If you want to build wealth, many financial experts recommend a simple tactic: Automate your finances. By paying yourself first, you're putting money toward your own future before spending it on other things.
But Grant Sabatier, who went from $2 in his bank account to $1 million in 5 years, sees it differently. If you dream of retiring early, he says, automating your finances can actually prevent you from reaching your goal.
"The whole strategy to reach financial independence as fast as possible is that you want to make and save and then invest as much money as you can," the Millennial Money founder tells CNBC Make It.
Automation, on the other hand, is "really just the status quo," Sabatier says. "It increases the chance that you're going to be complacent."
That's because, "if you're just automating your savings, you're going to be saving a consistent amount, but you're not going to be saving as much as you can."
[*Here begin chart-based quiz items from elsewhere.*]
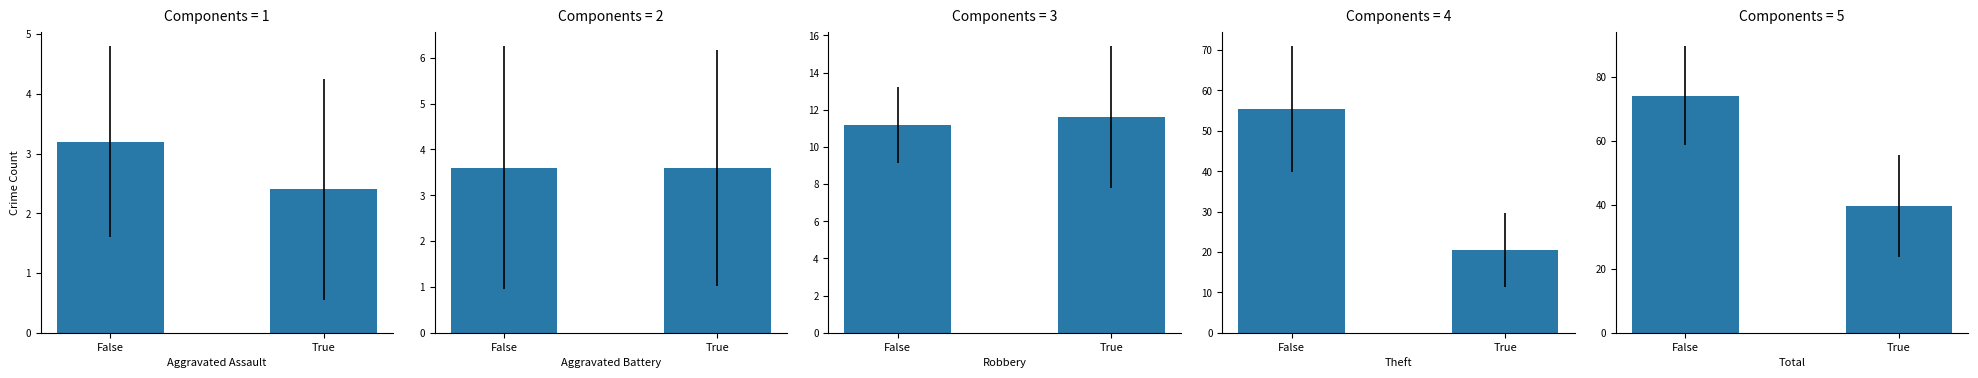

Reading right to left, what are all the values shown in this chart?

Aggravated Assault: True=2.4	False=3.2
Aggravated Battery: True=3.6	False=3.6
Robbery: True=11.6	False=11.2
Theft: True=20.4	False=55.4
Total: True=39.6	False=74.2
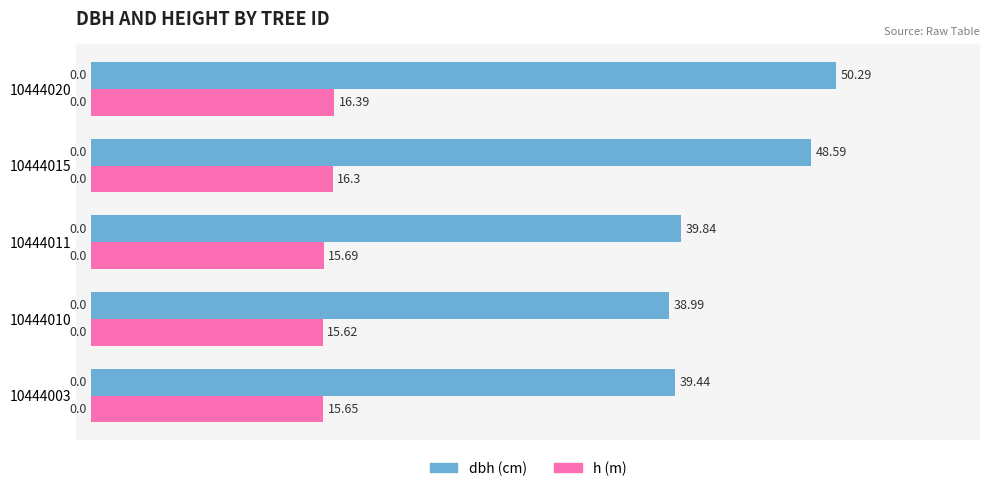

What is the total value across all series at 10444010?

54.6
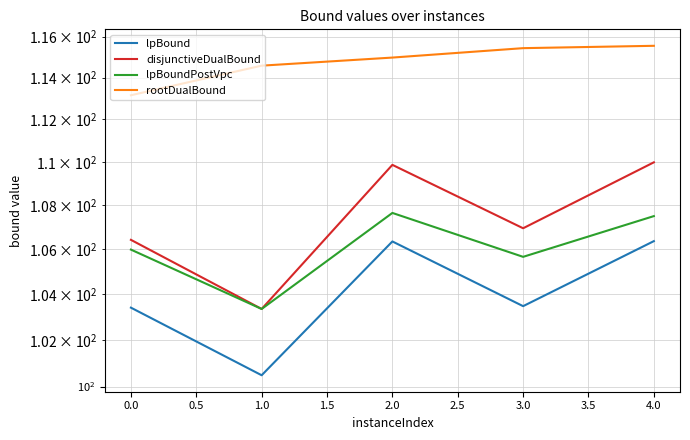

True or false: disjunctiveDualBound and lpBound intersect in this chart.

False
Sabatier experienced this himself: He was able to become financially independent in his 30s, thanks to working lots of side gigs and saving 80 percent of his income.
"Automation, it's a great start," Sabatier says. "If you're saving 5 percent in your 401(k), congratulations, that's better than most people. But that's not going to be enough."
If you want to become financially independent, you need to save and invest every extra dollar you can. That could include every bonus you receive, all the profits from your side hustle and even the $50 your grandparents might send you for your birthday, Sabatier says.